:: PAGE EXTRACT
Case ID: wash-app_51/html/0216-01.html
Source: Caselaw Access Project
Author: {"author": "Webster, J.", "license": "Public Domain", "url": "https://static.case.law/"}
Date Created: 2024-08-24T03:29:51.129683

[No. 19403-8-I.
    Division One.
    April 25, 1988.]
    Curtis Dils, et al, Appellants, v. The Department of Labor and Industries, Respondent.
    
    
      
      Norman W. Cohen, for appellants.
    
      Kenneth O. Eikenberry, Attorney General, and Beverly Goetz, Assistant, for respondent.
   Webster, J.

Curtis Dils, Richard Lamb, Victor Rus-cigno and Theodore Kuhn (Dils) appeal the order dismissing their suit against the Department of Labor and Industries. Dils contends that the trial court erred when it determined that it lacked jurisdiction based upon Dils' failure to exhaust administrative remedies. We affirm.

Facts

Dils brought a class action suit against the Department and certain of its employees in August 1984. The complaint alleged that the Department wrongfully denied benefits, unlawfully delayed final adjudication of claims, and unlawfully made decisions and set policy in violation of both the administrative procedure act and the open public meetings act. Dils further alleged that as a result, each plaintiff had "sustained significant emotional distress, including suicidal ideation in the case of plaintiff Lamb, pain, suffering, and monetary damages." Based on the foregoing, Dils sought injunctive relief, declaratory relief, and money damages. In defense of the action the Department asserted that the superior court lacked subject matter jurisdiction. The trial court granted the Department's motion to dismiss Dils' complaint on the ground that Dils had failed to exhaust administrative remedies. Dils timely appeals.
::::
■ GIVEN EXERCISE ■
Answer these questions about the court opinion:
1. Who appeared for the appellants?
2. In what month and year did Dils bring the class action suit?
3. On what ground did the trial court grant the Department's motion to dismiss?
:: RECORDS
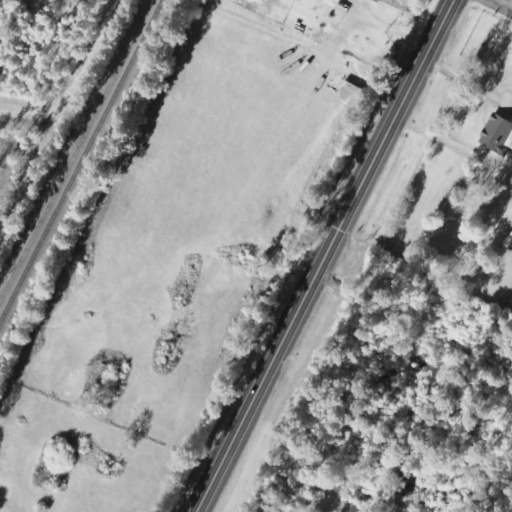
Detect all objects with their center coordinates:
road: (91, 57)
road: (25, 112)
building: (498, 133)
building: (498, 134)
railway: (76, 151)
railway: (82, 163)
road: (330, 256)
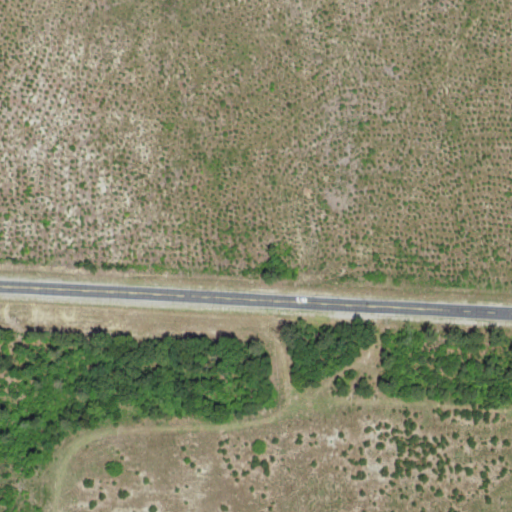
::::
■ ANSWER TO THE TASK ■
1. Norman W. Cohen.
2. August 1984.
3. Dils had failed to exhaust administrative remedies.